[Plain-text document sources]

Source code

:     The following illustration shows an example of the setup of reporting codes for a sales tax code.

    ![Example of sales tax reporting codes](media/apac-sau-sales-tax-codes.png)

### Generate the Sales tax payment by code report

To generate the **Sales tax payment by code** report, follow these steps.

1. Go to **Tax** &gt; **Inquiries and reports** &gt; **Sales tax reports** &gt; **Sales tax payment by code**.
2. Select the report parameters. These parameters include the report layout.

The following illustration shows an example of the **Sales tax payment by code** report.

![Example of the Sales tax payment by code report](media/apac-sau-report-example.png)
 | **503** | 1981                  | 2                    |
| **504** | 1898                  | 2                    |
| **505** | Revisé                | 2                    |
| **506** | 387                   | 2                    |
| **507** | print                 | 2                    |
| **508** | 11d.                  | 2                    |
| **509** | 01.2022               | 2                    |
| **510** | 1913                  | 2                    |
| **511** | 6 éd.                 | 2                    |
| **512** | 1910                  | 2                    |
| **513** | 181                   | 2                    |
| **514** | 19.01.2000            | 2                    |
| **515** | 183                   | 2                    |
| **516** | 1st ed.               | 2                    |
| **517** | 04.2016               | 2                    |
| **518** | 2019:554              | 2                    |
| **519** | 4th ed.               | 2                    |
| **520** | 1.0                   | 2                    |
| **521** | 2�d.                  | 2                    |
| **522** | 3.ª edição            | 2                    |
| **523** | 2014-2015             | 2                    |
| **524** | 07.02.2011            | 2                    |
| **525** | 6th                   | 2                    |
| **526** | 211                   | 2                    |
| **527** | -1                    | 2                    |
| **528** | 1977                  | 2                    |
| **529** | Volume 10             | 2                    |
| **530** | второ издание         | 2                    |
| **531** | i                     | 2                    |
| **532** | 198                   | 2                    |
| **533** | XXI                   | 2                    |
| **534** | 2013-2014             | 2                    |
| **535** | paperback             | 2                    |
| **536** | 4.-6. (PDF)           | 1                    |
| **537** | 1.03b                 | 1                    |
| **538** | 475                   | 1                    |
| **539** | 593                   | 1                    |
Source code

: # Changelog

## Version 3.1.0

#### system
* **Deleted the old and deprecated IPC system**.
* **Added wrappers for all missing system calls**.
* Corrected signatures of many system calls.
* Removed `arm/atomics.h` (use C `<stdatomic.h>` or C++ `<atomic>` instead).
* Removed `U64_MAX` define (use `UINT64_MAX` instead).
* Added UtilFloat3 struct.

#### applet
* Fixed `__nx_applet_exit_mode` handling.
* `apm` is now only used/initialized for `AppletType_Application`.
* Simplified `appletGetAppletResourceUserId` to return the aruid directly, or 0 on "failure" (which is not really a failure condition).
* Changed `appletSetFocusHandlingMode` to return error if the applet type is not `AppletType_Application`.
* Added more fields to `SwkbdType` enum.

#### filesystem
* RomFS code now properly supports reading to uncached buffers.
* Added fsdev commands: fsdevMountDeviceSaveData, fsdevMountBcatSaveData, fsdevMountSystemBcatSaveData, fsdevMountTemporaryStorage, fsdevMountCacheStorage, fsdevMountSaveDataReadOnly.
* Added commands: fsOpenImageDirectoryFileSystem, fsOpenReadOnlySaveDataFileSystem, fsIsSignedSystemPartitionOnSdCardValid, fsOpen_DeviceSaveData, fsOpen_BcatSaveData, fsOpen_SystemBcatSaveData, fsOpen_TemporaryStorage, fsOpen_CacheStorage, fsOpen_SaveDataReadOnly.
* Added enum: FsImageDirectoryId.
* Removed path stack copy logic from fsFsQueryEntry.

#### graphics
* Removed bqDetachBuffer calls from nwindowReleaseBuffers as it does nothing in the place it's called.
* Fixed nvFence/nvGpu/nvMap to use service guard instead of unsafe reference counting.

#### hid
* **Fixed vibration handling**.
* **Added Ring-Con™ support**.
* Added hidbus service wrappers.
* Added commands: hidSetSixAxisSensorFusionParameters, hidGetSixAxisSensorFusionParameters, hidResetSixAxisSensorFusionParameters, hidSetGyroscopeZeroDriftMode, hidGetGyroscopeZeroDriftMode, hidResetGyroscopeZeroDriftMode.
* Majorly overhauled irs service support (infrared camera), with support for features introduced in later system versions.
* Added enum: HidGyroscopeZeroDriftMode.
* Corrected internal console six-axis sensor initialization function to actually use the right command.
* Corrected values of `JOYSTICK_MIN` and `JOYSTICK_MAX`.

About this task —
Once you reach the line with "logic from fsFsQueryEntry." in the data above, copy it and every line after it exactly, up to and including the line with "hidbus service wrappers.".

Task solution —
* Removed path stack copy logic from fsFsQueryEntry.

#### graphics
* Removed bqDetachBuffer calls from nwindowReleaseBuffers as it does nothing in the place it's called.
* Fixed nvFence/nvGpu/nvMap to use service guard instead of unsafe reference counting.

#### hid
* **Fixed vibration handling**.
* **Added Ring-Con™ support**.
* Added hidbus service wrappers.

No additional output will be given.